§ **EXTRACTED ENTRIES**:
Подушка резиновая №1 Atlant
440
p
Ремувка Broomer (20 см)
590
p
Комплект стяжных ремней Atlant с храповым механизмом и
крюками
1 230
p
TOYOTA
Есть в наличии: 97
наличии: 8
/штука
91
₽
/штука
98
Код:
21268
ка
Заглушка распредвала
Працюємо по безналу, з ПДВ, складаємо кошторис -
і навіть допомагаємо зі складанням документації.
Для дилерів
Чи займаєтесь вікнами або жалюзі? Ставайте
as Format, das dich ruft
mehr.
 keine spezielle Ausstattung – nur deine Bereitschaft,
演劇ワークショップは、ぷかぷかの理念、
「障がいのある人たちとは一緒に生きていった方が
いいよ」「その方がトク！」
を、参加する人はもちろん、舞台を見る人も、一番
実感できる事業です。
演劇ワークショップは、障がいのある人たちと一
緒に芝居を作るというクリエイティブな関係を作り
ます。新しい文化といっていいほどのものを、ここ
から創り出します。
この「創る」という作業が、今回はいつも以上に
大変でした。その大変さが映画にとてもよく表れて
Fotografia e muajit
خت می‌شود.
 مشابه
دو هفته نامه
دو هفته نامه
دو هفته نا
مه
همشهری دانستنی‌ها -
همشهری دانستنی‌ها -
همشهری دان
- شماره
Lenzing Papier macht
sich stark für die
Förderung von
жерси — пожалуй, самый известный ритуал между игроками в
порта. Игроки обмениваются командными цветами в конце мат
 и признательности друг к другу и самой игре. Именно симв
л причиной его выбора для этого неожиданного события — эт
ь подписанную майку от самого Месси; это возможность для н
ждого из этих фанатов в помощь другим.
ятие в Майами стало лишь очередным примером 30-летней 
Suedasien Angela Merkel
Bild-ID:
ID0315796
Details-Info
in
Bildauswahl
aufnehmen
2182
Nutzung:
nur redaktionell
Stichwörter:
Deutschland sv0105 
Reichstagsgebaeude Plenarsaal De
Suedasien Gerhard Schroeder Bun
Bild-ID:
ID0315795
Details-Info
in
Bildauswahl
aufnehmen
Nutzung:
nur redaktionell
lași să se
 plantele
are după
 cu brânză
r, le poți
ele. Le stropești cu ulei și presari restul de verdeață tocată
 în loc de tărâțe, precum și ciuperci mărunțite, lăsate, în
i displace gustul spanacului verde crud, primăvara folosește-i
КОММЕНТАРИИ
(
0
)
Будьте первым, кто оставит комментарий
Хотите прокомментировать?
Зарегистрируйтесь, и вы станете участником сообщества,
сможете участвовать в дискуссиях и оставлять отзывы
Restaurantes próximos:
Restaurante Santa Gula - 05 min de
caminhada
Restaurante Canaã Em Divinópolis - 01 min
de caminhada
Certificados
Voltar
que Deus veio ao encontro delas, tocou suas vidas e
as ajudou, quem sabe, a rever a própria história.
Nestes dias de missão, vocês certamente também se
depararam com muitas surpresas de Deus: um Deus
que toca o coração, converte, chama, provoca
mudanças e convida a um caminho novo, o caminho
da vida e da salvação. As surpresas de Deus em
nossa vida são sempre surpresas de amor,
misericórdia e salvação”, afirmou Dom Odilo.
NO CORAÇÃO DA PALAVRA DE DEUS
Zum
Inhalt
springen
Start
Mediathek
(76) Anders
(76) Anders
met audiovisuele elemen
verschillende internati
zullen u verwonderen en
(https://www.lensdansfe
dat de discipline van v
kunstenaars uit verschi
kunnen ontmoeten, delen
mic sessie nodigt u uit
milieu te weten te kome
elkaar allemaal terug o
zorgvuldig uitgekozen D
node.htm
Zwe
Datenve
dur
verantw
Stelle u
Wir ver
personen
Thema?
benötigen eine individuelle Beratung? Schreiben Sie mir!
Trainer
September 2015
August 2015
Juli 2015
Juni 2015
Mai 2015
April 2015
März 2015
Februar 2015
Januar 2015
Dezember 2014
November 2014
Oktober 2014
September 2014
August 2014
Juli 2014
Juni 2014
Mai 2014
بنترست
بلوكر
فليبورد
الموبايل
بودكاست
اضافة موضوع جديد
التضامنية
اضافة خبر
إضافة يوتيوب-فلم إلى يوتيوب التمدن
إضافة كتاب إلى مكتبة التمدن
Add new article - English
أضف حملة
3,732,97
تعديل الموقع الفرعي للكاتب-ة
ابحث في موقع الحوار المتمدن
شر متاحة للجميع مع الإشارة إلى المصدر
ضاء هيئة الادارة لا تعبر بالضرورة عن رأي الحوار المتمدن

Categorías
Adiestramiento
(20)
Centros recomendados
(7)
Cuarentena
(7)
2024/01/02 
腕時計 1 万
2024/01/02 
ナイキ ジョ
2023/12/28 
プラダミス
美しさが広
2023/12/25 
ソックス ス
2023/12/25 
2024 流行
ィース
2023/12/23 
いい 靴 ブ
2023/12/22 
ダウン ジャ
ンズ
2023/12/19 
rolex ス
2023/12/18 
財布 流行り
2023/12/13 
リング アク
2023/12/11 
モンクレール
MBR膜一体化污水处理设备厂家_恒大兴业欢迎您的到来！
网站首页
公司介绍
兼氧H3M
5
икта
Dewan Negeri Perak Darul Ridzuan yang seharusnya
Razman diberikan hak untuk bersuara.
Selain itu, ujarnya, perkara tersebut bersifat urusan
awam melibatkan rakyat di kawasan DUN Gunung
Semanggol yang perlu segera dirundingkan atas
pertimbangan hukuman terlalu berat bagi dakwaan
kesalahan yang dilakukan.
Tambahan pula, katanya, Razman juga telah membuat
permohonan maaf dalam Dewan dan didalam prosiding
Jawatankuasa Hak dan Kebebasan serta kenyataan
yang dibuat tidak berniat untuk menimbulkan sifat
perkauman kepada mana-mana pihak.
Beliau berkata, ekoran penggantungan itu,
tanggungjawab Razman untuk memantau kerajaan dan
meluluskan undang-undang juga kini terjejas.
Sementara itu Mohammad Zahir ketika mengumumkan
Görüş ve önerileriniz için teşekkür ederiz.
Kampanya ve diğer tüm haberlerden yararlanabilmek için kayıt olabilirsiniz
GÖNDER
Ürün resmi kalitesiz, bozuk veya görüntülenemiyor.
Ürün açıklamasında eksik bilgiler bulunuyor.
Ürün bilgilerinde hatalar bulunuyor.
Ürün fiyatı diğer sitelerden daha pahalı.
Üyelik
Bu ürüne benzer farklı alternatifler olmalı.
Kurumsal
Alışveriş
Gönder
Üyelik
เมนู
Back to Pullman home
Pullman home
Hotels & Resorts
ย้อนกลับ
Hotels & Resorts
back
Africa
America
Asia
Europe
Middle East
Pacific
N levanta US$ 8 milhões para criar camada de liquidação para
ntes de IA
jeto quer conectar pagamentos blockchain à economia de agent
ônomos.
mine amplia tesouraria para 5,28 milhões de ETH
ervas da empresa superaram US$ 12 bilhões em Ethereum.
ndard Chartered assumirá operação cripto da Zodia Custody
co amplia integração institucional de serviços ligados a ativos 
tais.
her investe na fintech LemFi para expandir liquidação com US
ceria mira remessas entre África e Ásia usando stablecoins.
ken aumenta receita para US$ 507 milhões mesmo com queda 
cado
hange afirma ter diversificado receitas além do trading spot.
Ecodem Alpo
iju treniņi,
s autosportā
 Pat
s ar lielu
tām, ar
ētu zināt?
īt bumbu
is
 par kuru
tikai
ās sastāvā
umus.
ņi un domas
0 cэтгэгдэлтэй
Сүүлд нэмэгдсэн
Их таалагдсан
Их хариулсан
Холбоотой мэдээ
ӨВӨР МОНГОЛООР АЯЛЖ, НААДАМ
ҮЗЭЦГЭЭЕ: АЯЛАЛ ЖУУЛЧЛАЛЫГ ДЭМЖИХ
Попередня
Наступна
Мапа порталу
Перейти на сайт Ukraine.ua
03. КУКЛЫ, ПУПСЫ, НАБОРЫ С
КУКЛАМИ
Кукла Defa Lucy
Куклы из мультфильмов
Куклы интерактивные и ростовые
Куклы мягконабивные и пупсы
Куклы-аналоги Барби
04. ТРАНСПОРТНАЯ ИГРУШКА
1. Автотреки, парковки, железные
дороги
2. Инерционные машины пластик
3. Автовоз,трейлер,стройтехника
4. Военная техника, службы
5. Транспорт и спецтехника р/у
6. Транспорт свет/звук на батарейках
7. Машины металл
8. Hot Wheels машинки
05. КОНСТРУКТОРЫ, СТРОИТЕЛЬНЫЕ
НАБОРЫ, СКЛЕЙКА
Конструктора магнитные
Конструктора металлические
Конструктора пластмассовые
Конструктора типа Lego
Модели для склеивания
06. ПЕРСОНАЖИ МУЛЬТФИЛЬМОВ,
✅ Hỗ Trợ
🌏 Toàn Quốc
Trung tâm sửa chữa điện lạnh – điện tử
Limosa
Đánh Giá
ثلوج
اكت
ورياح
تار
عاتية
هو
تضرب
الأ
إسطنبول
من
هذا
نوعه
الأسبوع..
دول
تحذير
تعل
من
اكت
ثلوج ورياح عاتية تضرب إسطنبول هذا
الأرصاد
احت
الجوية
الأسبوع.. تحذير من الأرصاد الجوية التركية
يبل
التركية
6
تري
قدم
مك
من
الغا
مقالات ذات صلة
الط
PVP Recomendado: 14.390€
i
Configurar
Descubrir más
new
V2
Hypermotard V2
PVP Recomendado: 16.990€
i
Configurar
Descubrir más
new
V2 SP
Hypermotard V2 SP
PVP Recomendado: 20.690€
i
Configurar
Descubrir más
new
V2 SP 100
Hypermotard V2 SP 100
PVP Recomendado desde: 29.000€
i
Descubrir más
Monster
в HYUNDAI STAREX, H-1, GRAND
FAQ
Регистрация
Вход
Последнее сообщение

§ **PROBLEM REQUIREMENTS**: For each line of the material that includes the word "liquidação", make a copy.

§ **ANSWER SECTION**:
N levanta US$ 8 milhões para criar camada de liquidação para
her investe na fintech LemFi para expandir liquidação com US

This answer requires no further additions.